03/09/2026
Dr. Sullivan's recent letter to the editor in The Pilot Newspaper and our local community...
A recent Pilot article reported our population will grow more slowly than projected. Don’t be fooled. Slower growth doesn’t mean fewer needs. It means we’re getting older, faster.
Nearly one in four residents is over 65. The fastest-growing group, adults over 85, is projected to nearly double in two decades, and we’ll have fewer working-age adults to care for them.
Age is the number one risk factor for dementia. In Moore County, if you are diagnosed with cancer or heart disease, you can rest assured you will receive first-class care. Can we say the same for dementia?
Moore County markets itself as one of the best places to retire. But have we built the infrastructure that promise requires? Caregiving consumes families quietly. Dementia care burns out professionals without systemic support. When both are stretched thin, communities absorb the fallout in emergency rooms, in isolation, in preventable crises.

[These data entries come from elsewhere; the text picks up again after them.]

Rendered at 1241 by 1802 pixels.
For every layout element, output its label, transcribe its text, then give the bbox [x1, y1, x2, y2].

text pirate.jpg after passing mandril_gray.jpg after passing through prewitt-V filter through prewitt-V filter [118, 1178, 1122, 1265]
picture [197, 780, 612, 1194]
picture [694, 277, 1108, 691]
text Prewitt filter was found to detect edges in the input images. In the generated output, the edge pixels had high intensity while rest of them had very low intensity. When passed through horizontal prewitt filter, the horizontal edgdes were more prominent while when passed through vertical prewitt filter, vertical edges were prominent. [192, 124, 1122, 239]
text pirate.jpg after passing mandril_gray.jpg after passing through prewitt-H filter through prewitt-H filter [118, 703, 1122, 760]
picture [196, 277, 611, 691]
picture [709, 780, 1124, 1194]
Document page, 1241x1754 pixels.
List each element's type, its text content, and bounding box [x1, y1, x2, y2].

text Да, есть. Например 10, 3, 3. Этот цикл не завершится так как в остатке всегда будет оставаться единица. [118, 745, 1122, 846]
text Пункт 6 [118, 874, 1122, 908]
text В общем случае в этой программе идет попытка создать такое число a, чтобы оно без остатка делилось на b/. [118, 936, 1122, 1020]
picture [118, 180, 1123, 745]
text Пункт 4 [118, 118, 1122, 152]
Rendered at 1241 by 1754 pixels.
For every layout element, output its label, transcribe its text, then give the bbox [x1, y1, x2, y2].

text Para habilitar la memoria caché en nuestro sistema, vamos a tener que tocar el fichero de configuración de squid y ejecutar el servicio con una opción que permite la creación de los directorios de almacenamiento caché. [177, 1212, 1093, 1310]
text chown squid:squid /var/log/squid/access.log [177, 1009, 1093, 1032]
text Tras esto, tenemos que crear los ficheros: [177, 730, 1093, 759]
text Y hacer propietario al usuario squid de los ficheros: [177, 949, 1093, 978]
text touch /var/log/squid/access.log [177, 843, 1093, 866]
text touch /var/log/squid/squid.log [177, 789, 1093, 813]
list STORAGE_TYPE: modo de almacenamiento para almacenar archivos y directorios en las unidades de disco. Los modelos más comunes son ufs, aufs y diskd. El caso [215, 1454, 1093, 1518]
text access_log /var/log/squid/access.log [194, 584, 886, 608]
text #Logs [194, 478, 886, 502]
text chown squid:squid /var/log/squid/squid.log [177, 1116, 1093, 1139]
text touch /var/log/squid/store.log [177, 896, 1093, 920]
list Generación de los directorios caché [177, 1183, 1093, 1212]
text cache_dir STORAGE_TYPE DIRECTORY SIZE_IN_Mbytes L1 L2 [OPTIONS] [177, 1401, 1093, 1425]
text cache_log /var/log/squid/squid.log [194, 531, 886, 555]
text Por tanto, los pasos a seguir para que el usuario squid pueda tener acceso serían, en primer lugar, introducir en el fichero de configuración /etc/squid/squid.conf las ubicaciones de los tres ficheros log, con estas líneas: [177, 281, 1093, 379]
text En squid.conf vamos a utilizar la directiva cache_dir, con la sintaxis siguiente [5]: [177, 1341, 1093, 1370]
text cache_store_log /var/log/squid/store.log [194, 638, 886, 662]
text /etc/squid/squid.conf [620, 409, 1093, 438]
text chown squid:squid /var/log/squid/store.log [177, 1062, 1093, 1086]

We are not starting from nothing. The Reid Healthcare Transformation Fellowship, sponsored by the Foundation of FirstHealth, was pivotal in advancing this cause. The Engaged Brains Project trained over 3,000 neighbors to see the person, not the diagnosis, in brain change. The Village Council’s Senior Advisory Council, advanced by Councilman Kevin Fitzpatrick, signals that leadership recognizes aging as a defining issue. But where do we go from here?
In the coming months, I will announce a major initiative to strengthen support for older adults with brain change, their care partners, and the workforce serving them. The demographic trends are not coming. They are here. If we welcome people here to age, we owe them a community prepared to stand with them when things get hard. I hope you will join me.